Dungeons and Dragons (D&D) is a deeply rich storytelling adventure created by one person called the Dungeon Master (DM) who leads the players through a dangerous, magical, and dramatic campaign. The players of the game create their characters who are then implemented into the DM’s story. When it comes to character creation, there really is no limit to what you can do. For example, D&D characters can range from a swashbuckling pirate with a devilish heritage, to a nature-loving turtle person who draws magical powers from the earth.
Although D&D is known as the dorky 80s adventuring game, it can very much help people with useful social skills. One of the most important skills in D&D is leadership, which also happens to be one of the more important skills in life.
The players lead each other to keep the party on the right track and make productive decisions. For example, in my campaign, my friends and I made the decision to investigate the house of a criminal we are tracking down. He had thrown us off his track, but after entering his house we found a map tucked away with his next two destinations, which allowed us to get back on track, showing that the players leading each other help us make productive decisions.
The DM also has a heavy leadership role due to the fact that they have to guide the players through the game.
Important for leaders and other participants, D&D also requires other social skills such as cooperation and communication.
“Cooperation is very helpful, as a party generally works together. Communication is also important because your party won’t know everything about your character, so communicating what you can do can provide everyone a better idea of what their options are,” senior Troy Brown said.
Although creativity is not a must, it is another social value that is heavily valued in D&D. When making a character you can be as creative as you like, but the same thing goes for the DM when they are making their campaign. For example, DM’s can create all sorts of towns and non-player characters (NPCs) for the players to interact with such as a traveling merchant who sells strange potions or a brawny owner of a large ostrich farm.
D&D also allows many people to personally improve themselves through the playing of the game. D&D has very much helped me make more meaningful and trusting connections with others.
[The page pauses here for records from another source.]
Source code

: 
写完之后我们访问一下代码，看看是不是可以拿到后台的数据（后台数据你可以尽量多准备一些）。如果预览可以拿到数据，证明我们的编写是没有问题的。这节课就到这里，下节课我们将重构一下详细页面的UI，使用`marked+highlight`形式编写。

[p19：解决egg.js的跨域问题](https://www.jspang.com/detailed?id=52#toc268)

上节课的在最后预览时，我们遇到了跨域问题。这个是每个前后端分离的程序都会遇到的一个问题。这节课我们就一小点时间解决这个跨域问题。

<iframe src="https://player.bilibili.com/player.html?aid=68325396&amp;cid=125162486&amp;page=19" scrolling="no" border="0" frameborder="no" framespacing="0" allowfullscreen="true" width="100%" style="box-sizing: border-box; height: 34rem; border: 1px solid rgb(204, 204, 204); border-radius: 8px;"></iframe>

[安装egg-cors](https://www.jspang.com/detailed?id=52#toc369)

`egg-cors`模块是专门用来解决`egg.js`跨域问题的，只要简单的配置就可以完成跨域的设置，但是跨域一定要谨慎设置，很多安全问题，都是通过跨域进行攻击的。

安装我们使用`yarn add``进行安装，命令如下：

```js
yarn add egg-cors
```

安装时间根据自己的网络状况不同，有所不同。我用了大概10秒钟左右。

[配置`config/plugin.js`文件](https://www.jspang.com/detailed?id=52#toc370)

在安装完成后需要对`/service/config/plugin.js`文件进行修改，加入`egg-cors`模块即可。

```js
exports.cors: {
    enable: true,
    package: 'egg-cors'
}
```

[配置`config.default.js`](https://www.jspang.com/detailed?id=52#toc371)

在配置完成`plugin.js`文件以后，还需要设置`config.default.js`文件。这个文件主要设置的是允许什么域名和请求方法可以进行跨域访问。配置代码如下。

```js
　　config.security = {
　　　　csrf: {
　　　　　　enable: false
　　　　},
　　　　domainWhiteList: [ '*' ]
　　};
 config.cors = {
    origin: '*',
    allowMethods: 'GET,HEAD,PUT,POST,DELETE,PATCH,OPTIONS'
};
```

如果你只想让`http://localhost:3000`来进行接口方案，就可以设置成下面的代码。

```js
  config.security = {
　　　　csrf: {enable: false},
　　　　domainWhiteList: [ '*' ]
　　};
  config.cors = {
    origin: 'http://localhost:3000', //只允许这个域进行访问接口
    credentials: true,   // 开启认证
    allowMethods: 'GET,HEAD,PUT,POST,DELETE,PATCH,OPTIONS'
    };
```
When you play, you are putting yourself in a very vulnerable position. Due to a large amount of improvisation and almost acting when playing D&D, you put yourself in this vulnerable position emotionally and socially, but when you have the trusting connection with everyone you play that feeling of vulnerability slowly starts to fade the more you play.
It has also helped me learn to visualize more, which very much assists me when it comes to school and memorization.
The game also helped me and many others get through the COVID-19 quarantine by allowing players to spend time with friends.
“Personally, I believe that D&D is how I really got through quarantine. It gave me an outlet for my time and creativity, and friends to share those with,” Brown said.
Aside from the personal improvements D&D offers, there are many people within the community that use their love of the game to spread awareness for charity and other good causes as well.
For example, “Critical Role” is a group of voice actors who stream their D&D game every Thursday. They stream to spread their love of the game, but also to support many causes they feel are important.
With their nonprofit named “Critical Role Foundation,” they have raised over $600,000 for charities such as “826LA,” “Red Nose Day,” and “Shanti Bhavan’s Music for Good” program in India. Within their campaign, they also tackle many problems we see in real life, which can lead to the social improvement of themselves, as well as their viewers.